Strategic Engagement Page 8


Daniel leaned a broad shoulder against the molding framing the sliding doors. "You sure you don't mind sharing a bed with the little guy tonight?"


"Not at all. I'm too tired to notice he's there."


Daniel eyed his bed, rumpled gray spread rising with each baby breath from Austin. "That pull-up thing is leak proof, right?"
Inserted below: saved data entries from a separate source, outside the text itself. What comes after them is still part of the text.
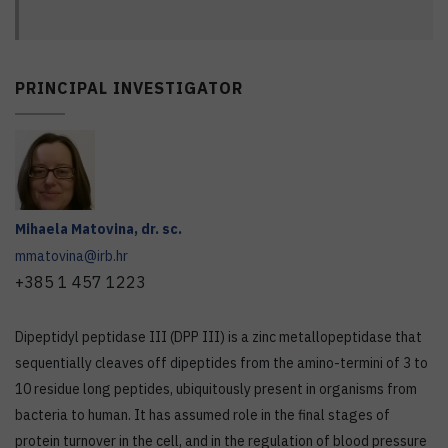
PRINCIPAL INVESTIGATOR
Mihaela
Matovina
,
dr. sc.
mmatovina@irb.hr
+385 1 457 1223
Dipeptidyl peptidase III (DPP III) is a zinc metallopeptidase that
sequentially cleaves off dipeptides from the amino-termini of 3 to
10 residue long peptides, ubiquitously present in organisms from
bacteria to human. It has assumed role in the final stages of
protein turnover in the cell, and in the regulation of blood pressure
"Says so on the package." A smile tugged at her lips as she thought of Daniel's boggled expression when they'd bought the sleeper-diapers, a purchase so conspicuously different from that of the airman behind them intent on buying a bottle of wine, a plastic-wrapped rose—and a box of condoms.


Mary Elise banished that memory. Pronto.


Daniel speared a hand through his tousled hair until it stood even more on end, much like his buddy Spike's. "I'll find bunk beds over at the base tomorrow. The BX furniture outlet has a decent enough selection."
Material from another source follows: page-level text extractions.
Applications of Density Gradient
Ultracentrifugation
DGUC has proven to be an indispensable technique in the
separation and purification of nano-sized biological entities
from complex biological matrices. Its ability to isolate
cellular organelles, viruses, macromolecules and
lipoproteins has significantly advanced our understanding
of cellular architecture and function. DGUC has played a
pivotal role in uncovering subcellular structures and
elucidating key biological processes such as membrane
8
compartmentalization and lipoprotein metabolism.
"Uh, the boys might want to go with you and choose for themselves."


"Right. Of course." He shot her a wry smile. "Not used to accounting to other people."


He shoved away from the wall and crossed to the bed. Hands so comfortable flying an airplane fumbled a bit in fitting the bulky comforter around tiny shoulders, not that it stalled him in the task. He persevered until the shiny gray bedspread tucked as snuggly around Austin as any cotton sailboat blankie.


Her heart hitched.


Tension rippled up Daniel's back beneath the stretched green fabric: He reached toward Austin.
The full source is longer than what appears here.